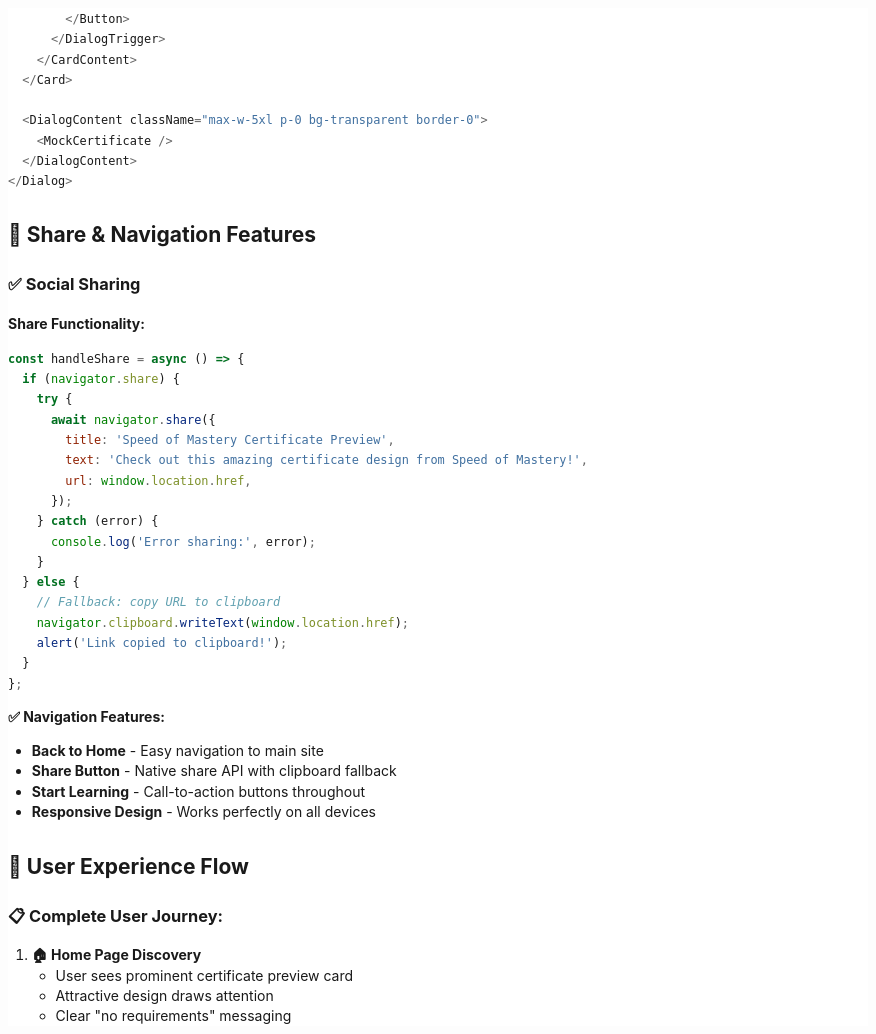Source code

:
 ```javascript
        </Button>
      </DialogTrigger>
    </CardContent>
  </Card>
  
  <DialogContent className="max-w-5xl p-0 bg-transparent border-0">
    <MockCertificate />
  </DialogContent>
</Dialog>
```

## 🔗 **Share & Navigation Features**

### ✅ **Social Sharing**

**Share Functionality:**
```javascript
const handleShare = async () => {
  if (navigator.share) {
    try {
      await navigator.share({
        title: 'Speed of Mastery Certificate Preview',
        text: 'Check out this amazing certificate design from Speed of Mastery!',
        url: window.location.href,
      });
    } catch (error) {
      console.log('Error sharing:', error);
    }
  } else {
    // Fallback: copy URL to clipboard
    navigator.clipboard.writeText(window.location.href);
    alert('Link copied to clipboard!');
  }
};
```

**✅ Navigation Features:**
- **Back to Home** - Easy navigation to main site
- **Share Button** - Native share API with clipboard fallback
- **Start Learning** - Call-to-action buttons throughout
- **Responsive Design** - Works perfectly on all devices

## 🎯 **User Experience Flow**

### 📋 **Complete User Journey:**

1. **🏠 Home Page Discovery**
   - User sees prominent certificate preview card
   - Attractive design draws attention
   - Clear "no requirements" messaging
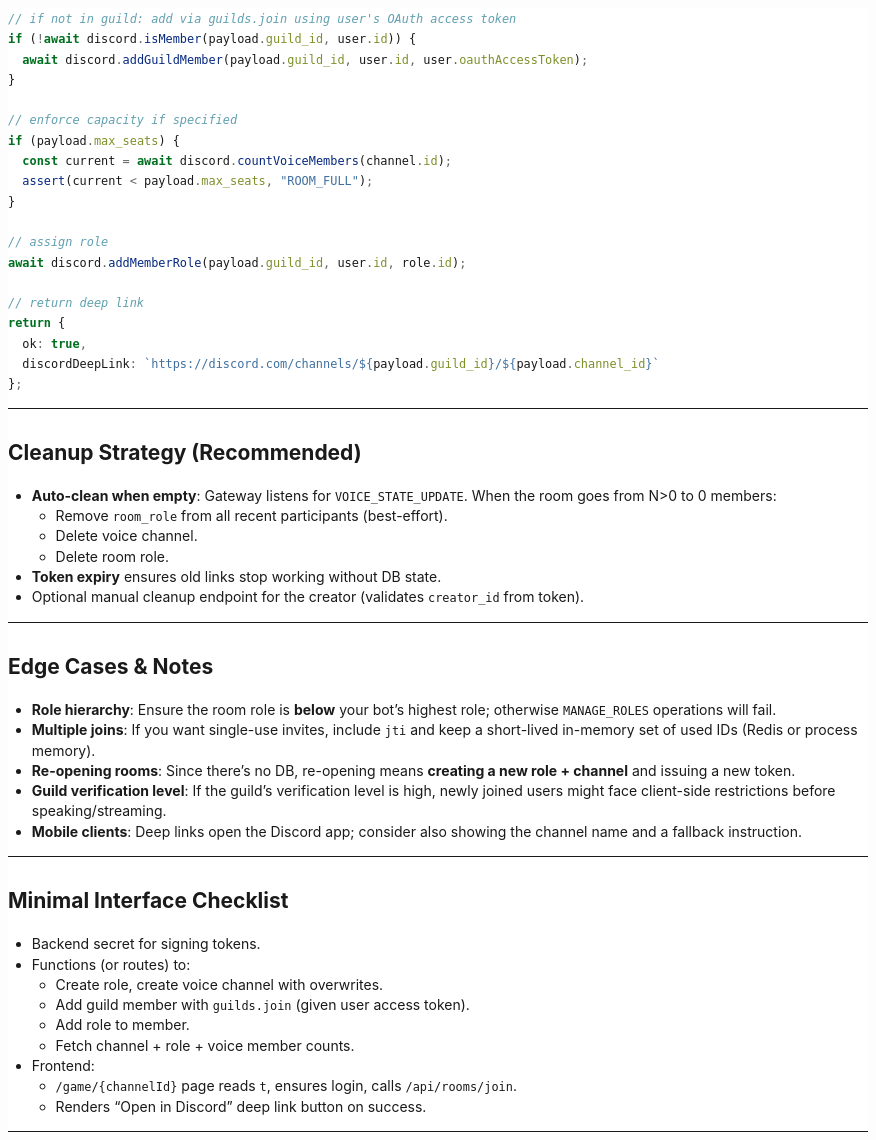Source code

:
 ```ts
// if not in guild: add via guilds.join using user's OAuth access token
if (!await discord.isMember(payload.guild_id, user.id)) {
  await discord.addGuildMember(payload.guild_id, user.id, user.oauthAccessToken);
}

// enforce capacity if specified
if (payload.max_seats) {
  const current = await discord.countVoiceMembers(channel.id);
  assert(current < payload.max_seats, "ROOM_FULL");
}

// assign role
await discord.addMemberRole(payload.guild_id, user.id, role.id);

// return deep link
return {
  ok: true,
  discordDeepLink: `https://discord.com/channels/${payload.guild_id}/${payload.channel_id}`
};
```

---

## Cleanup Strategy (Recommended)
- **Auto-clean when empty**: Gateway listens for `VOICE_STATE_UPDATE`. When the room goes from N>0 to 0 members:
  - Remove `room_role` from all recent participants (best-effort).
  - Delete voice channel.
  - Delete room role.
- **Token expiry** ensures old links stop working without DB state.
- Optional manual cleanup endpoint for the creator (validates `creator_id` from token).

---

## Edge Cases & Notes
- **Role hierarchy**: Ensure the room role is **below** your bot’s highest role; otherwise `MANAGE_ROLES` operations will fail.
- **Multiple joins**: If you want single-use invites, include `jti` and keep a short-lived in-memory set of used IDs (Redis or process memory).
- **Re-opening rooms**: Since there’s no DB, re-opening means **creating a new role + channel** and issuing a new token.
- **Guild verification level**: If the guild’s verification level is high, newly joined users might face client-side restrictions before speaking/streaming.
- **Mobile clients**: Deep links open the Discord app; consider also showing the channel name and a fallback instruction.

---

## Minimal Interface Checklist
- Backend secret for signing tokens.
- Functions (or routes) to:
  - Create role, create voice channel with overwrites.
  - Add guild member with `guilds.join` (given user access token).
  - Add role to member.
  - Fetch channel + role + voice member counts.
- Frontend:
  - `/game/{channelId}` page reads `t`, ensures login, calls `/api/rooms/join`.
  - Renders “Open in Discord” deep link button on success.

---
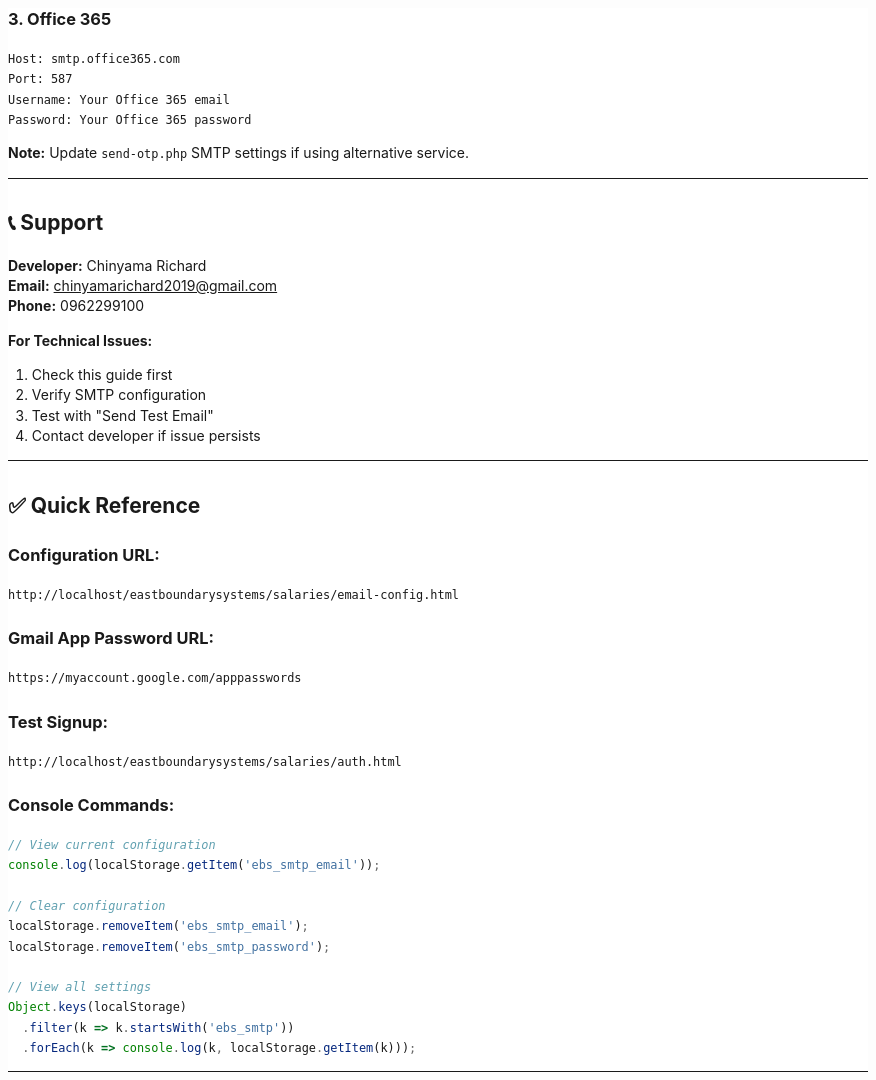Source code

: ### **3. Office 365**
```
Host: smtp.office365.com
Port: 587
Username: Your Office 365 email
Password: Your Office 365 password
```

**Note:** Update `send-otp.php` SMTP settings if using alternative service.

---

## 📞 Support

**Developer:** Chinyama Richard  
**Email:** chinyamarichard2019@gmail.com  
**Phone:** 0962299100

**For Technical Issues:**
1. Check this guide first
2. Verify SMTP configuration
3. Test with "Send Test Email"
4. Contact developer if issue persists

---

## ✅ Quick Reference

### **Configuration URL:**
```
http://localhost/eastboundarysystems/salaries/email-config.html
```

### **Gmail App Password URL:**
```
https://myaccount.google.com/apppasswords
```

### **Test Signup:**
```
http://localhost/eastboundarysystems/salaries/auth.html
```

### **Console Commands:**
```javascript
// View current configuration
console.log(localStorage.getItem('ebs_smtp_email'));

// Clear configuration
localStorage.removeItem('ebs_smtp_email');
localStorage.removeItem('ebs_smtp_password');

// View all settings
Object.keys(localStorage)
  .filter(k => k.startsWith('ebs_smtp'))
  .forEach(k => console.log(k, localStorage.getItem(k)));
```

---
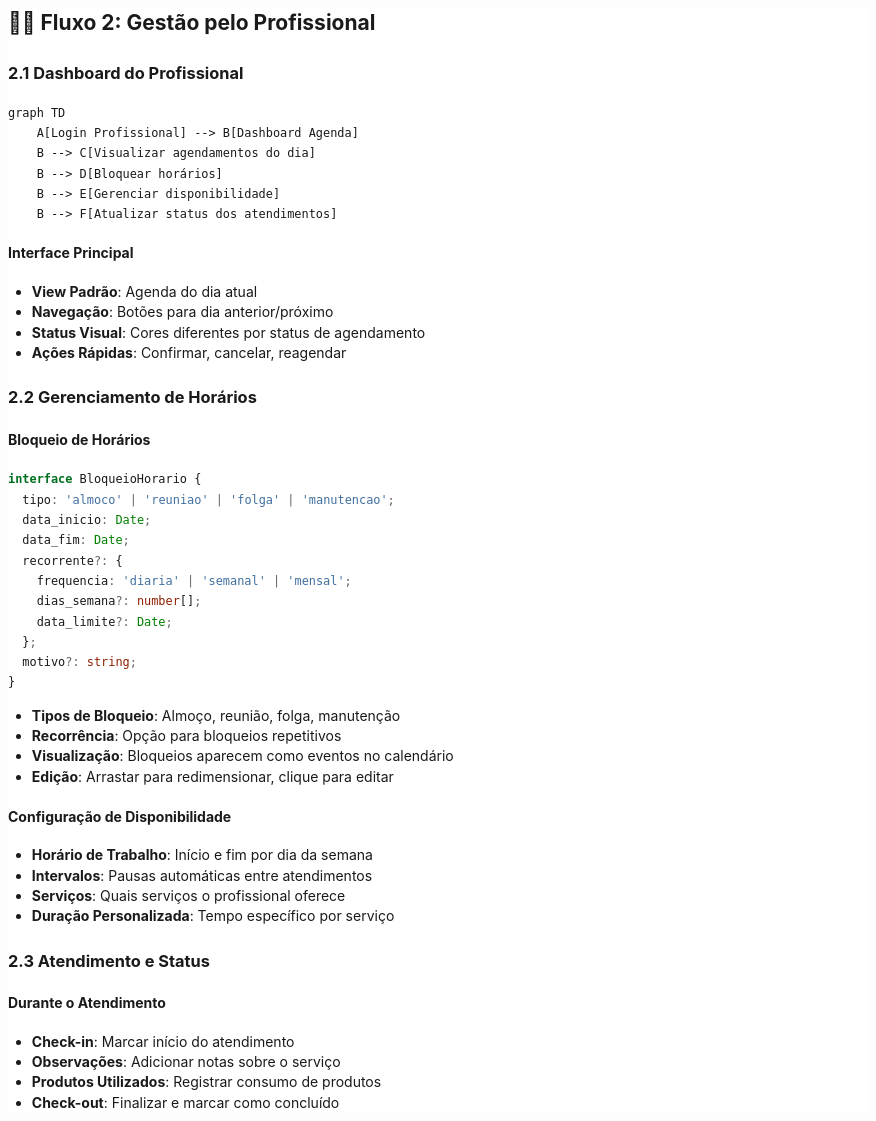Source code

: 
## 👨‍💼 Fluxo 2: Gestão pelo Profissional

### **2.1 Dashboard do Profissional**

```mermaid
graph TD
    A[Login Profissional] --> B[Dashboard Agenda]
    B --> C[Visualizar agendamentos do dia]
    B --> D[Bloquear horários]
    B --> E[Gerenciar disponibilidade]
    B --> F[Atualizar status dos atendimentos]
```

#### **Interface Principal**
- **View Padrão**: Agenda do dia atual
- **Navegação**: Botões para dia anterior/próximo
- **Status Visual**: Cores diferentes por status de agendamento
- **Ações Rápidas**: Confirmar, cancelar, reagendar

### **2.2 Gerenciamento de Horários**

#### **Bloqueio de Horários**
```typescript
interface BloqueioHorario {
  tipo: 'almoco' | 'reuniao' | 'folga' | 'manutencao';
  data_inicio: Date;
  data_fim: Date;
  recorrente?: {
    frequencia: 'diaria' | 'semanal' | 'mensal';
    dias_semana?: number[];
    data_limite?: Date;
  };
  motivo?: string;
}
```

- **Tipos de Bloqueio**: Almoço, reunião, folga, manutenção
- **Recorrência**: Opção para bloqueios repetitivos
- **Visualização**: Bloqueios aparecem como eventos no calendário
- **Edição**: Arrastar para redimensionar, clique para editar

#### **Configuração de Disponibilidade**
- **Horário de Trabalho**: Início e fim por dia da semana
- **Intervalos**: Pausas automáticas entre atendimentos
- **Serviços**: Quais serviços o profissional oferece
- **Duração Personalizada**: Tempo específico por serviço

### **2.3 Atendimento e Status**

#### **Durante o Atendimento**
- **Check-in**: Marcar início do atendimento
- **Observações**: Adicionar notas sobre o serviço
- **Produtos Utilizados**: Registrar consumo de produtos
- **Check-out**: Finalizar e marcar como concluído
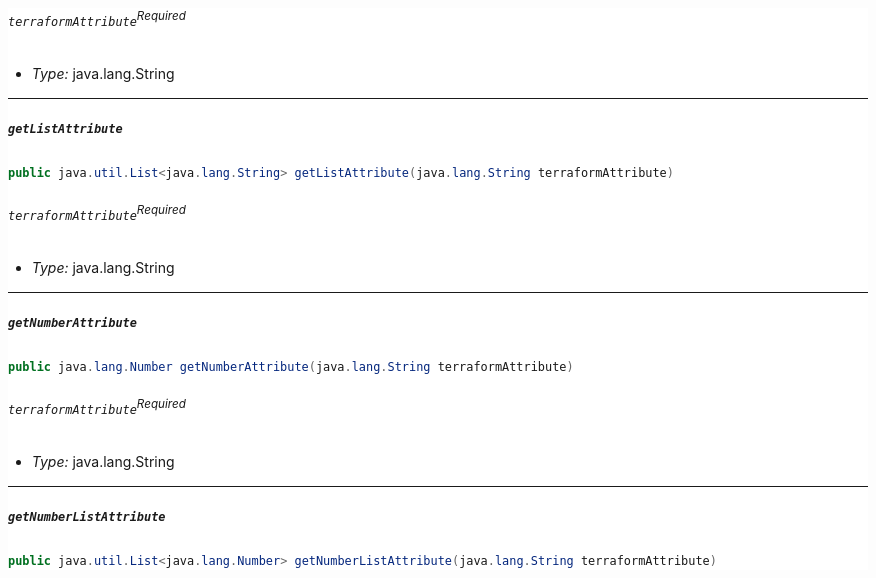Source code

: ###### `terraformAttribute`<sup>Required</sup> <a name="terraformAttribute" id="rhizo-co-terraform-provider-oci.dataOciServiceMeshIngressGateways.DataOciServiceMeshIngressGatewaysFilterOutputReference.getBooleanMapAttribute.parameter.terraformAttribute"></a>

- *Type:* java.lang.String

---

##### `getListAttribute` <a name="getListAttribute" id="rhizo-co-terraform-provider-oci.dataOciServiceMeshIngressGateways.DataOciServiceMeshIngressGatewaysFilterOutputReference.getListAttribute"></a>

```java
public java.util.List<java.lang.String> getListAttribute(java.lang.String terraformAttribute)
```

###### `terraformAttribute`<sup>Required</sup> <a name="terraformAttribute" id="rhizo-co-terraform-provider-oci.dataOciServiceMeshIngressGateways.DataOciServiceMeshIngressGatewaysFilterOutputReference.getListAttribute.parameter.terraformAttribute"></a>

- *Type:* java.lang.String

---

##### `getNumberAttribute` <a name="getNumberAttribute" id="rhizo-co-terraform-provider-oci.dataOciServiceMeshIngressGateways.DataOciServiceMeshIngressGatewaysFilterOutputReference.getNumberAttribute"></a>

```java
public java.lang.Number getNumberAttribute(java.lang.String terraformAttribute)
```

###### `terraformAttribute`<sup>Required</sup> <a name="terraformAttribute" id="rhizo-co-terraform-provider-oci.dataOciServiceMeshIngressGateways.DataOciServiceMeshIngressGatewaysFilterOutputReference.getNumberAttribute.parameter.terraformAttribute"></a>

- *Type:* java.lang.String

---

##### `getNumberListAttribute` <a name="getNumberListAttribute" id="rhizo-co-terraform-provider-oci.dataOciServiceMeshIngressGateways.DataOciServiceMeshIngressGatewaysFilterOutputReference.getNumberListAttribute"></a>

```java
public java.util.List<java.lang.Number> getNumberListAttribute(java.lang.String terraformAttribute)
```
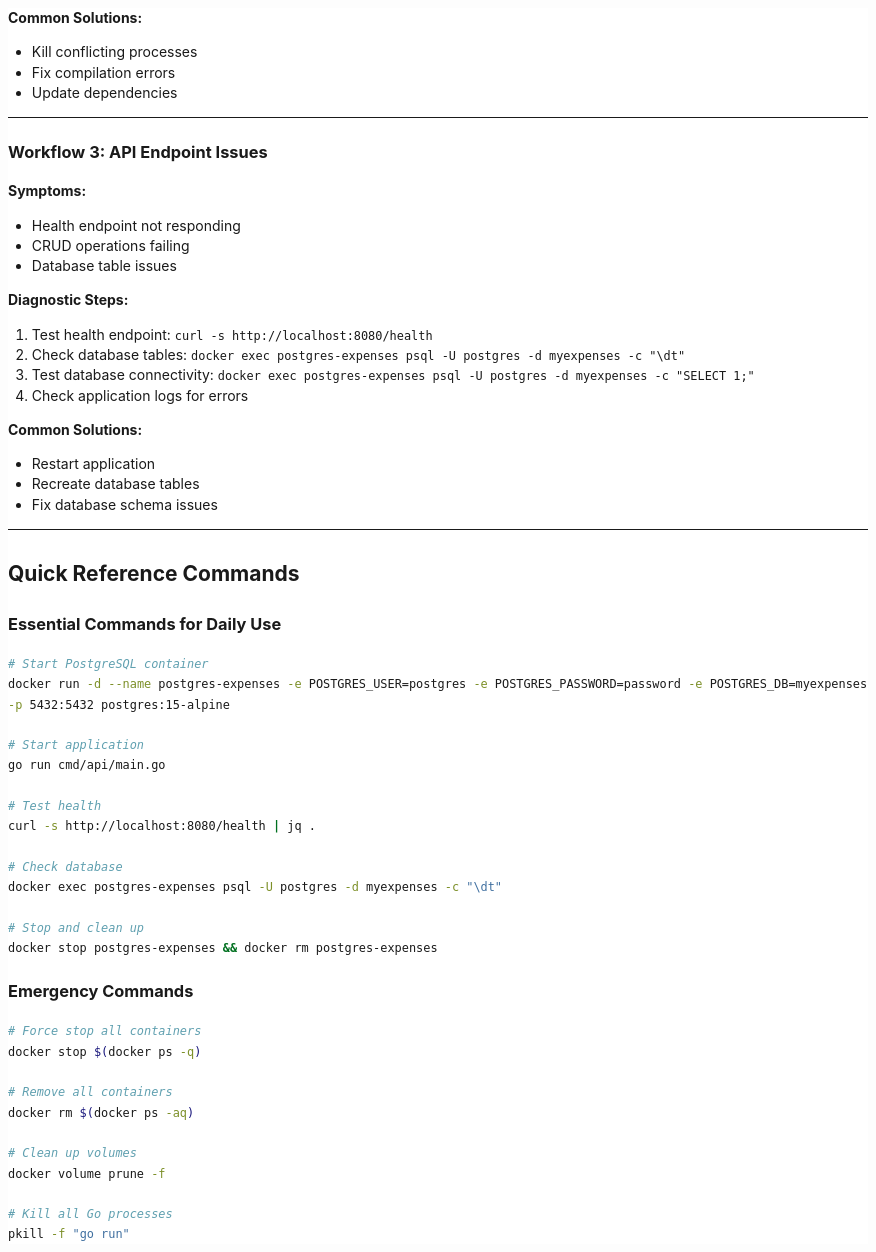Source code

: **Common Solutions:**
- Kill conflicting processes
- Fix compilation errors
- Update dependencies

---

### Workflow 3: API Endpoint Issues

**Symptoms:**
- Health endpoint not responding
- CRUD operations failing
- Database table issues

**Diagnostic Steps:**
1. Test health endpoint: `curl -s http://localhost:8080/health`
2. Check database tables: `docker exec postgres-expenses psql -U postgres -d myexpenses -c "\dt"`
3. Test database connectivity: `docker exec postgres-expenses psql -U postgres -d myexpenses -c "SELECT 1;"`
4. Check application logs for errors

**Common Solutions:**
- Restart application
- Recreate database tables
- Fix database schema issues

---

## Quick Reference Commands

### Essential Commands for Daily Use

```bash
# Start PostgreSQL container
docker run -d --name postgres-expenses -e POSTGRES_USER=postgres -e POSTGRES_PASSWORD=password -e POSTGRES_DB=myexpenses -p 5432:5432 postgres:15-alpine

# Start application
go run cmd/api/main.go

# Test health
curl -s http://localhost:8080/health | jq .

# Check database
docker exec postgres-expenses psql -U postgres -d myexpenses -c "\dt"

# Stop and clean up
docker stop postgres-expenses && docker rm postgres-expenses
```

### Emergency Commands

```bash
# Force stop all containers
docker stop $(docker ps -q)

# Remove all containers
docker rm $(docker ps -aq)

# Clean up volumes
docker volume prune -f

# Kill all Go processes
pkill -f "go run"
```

* * * *

### WHAT IS REQUIRED:
The lines you need are those with the word "localStorage"; list them from the entries.

### TASK ANSWER:
console.log(localStorage.getItem('ebs_smtp_email'));
localStorage.removeItem('ebs_smtp_email');
localStorage.removeItem('ebs_smtp_password');
Object.keys(localStorage)
  .forEach(k => console.log(k, localStorage.getItem(k)));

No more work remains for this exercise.